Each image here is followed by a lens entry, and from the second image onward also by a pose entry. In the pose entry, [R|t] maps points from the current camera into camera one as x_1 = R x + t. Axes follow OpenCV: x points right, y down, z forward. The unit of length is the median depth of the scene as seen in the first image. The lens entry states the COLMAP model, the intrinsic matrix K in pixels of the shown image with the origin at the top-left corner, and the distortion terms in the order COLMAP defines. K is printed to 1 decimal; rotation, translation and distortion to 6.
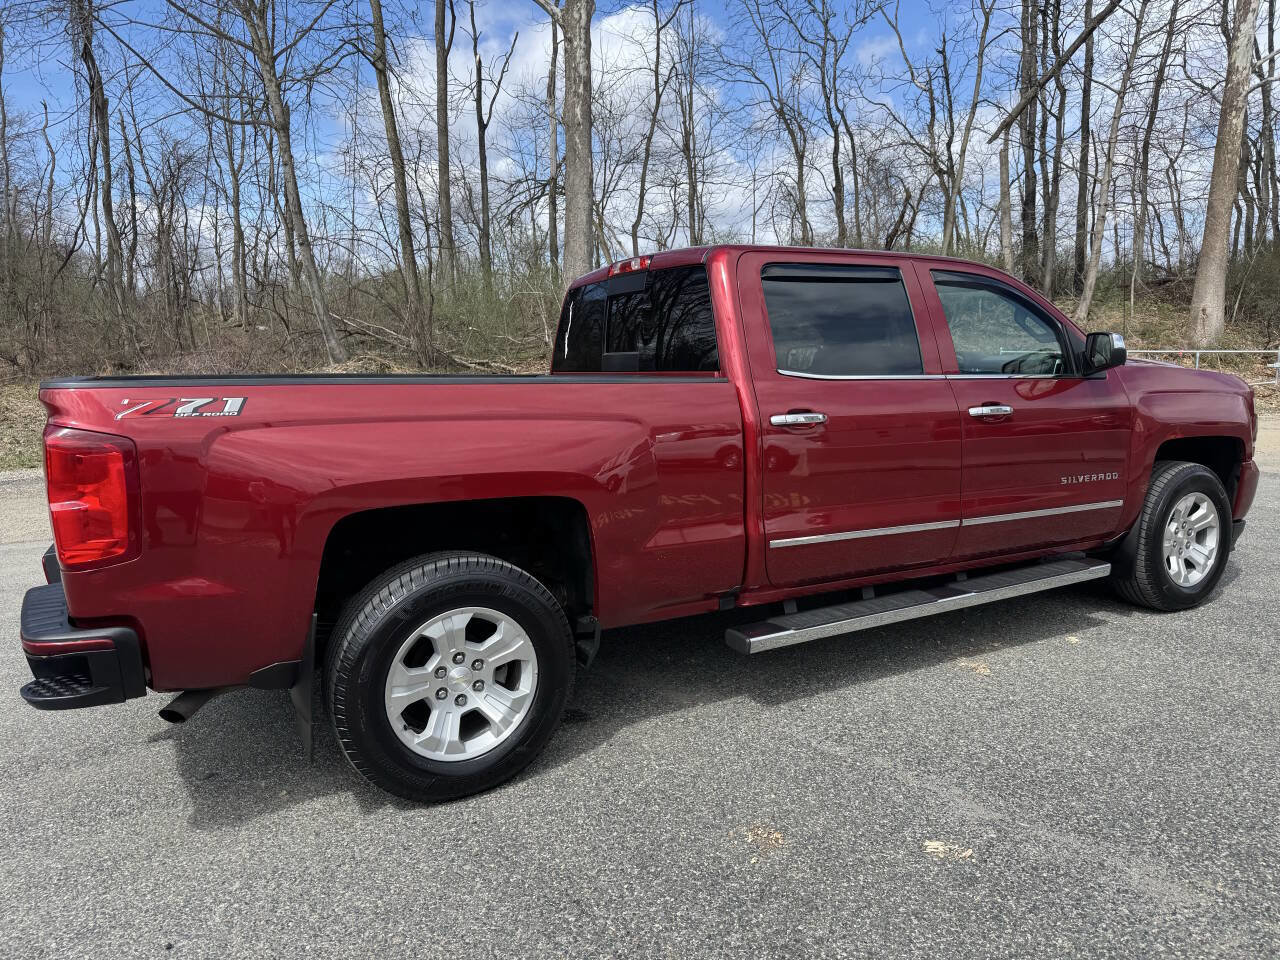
lens RADIAL K [[912.8, 0, 640.0], [0, 912.8, 480.0], [0, 0, 1]] dist [0.056629, -0.084406]
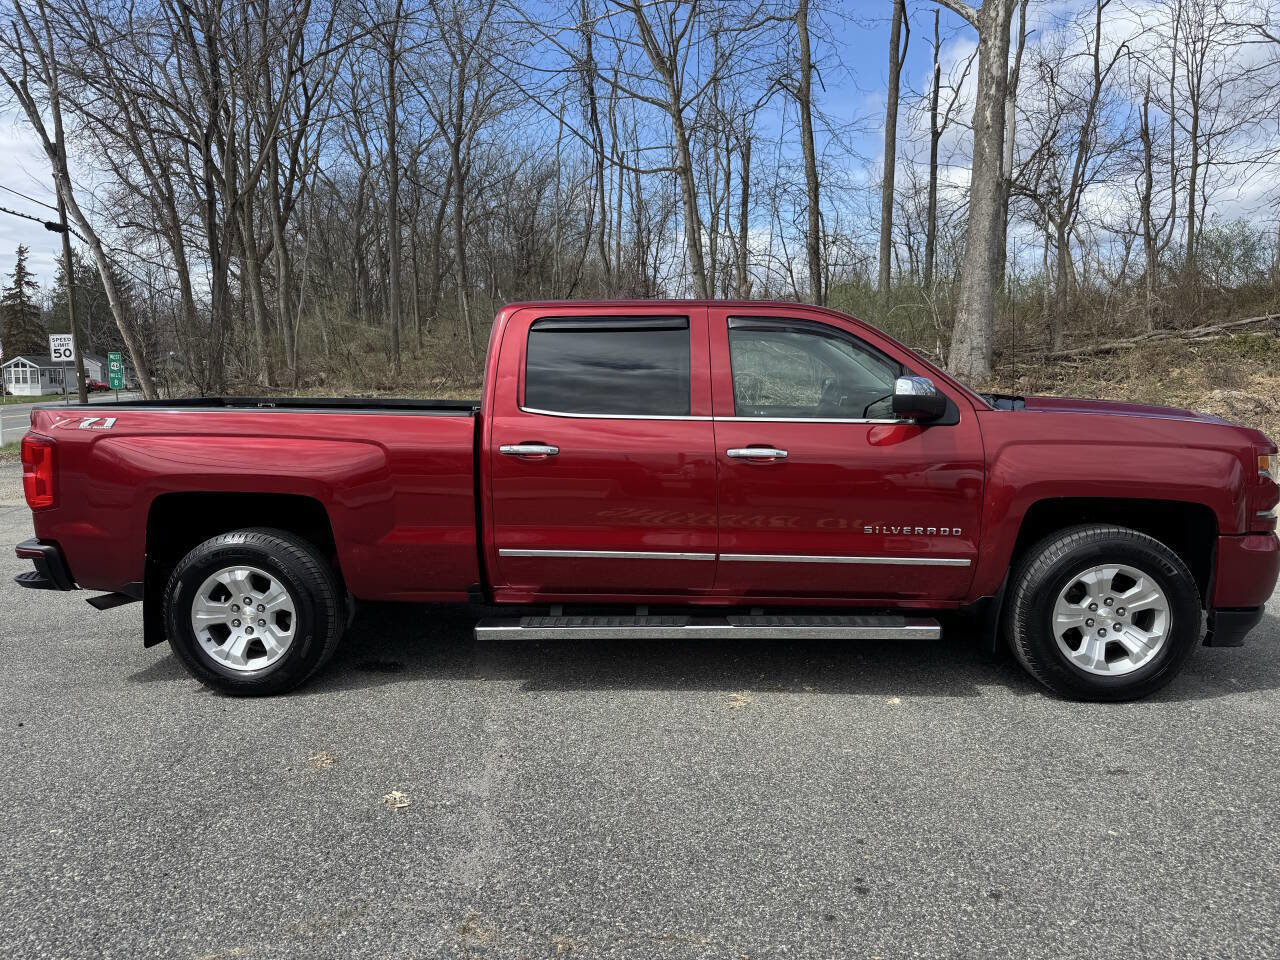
lens RADIAL K [[912.8, 0, 640.0], [0, 912.8, 480.0], [0, 0, 1]] dist [0.056629, -0.084406]
pose [[0.842134, 0.074524, -0.534094, 0.828338], [-0.078312, 0.996807, 0.015610, -0.051722], [0.533552, 0.028680, 0.845281, 0.069334]]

# Exercise objective
Reproduce every line of the data above word for word, leaving out the pictures.

# Task answer
Each image here is followed by a lens entry, and from the second image onward also by a pose entry. In the pose entry, [R|t] maps points from the current camera into camera one as x_1 = R x + t. Axes follow OpenCV: x points right, y down, z forward. The unit of length is the median depth of the scene as seen in the first image. The lens entry states the COLMAP model, the intrinsic matrix K in pixels of the shown image with the origin at the top-left corner, and the distortion terms in the order COLMAP defines. K is printed to 1 decimal; rotation, translation and distortion to 6.
lens RADIAL K [[912.8, 0, 640.0], [0, 912.8, 480.0], [0, 0, 1]] dist [0.056629, -0.084406]
lens RADIAL K [[912.8, 0, 640.0], [0, 912.8, 480.0], [0, 0, 1]] dist [0.056629, -0.084406]
pose [[0.842134, 0.074524, -0.534094, 0.828338], [-0.078312, 0.996807, 0.015610, -0.051722], [0.533552, 0.028680, 0.845281, 0.069334]]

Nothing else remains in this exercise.